Dwarfism is a medical condition that causes a person to grow more slowly than usual or with delayed growth. This condition either occurs as disproportionate dwarfism, where the individual has one or more larger or smaller parts of their body, and proportionate dwarfism where the body is normally proportioned, but is unusually small. Dwarfism is generally defined as a full grown height of less than 147 cm (58 inches). People suffering from this condition are generally referred to as a dwarf, little person or person of short stature. The term midget has also been used, but is usually considered to be offensive. If you have wondered what causes this condition, read on to find out.
What causes dwarfism?
Dwarfism can be caused by more than 200 different conditions, but there are two causes that are most commonly seen in humans. The first main cause is achondroplasia, which accounts for about 70% of drawfism cases. Achondroplasia is a genetic condition that causes a bone growth inhibitor, known as fibroblast growth factor receptor 3, to be overly aggressive and this restricts bone growth.

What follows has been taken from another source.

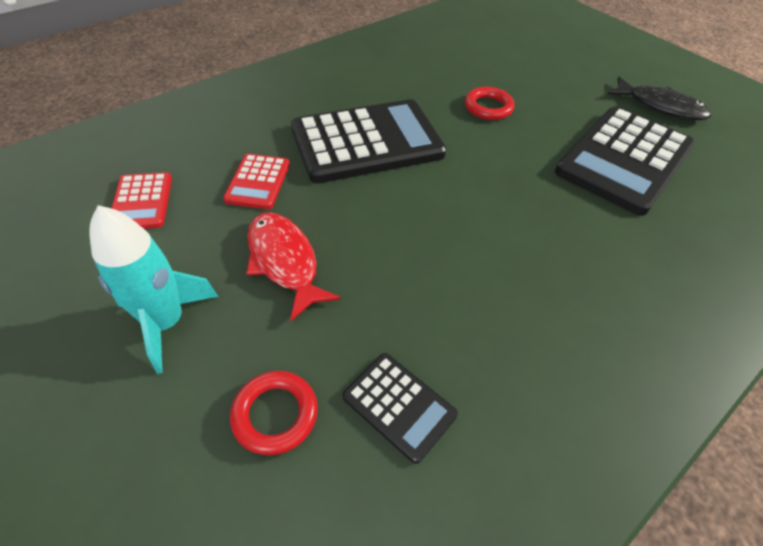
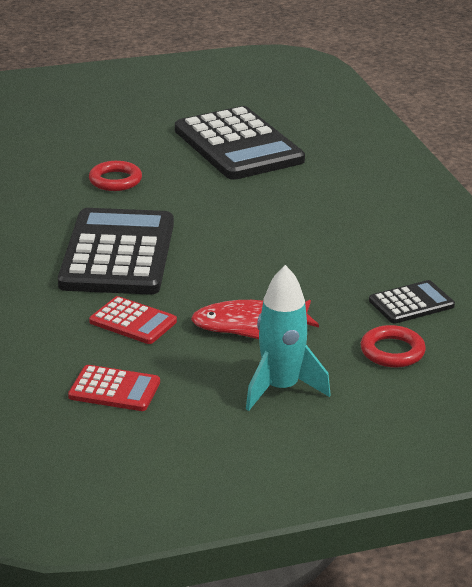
camera: 65 degrees left, 20 degrees down
(660, 107) = (183, 104): black fish -> none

The second most common cause is a deficiency in growth hormone (somatotropin). A lack of this hormone will cause halted or stunted growth and can delay the onset of puberty by a few years or even prevent puberty from occurring at all. The lack of growth hormone can be caused by a variety of underlying factors such as genetic mutations, damage to the gland that produces the hormone (pituitary gland), poor nutrition/malnutrition and even stress!
Other causes of dwarfism are also known, but they are far less common and are not regularly seen.
Diagnosis and management
This condition is easily diagnosed due to visible symptoms and by tracking growth. However, genetic testing is becoming more common. Many causes of dwarfism are impossible to prevent and can only be managed. However, growth hormone deficiency can be corrected with injections of the hormone.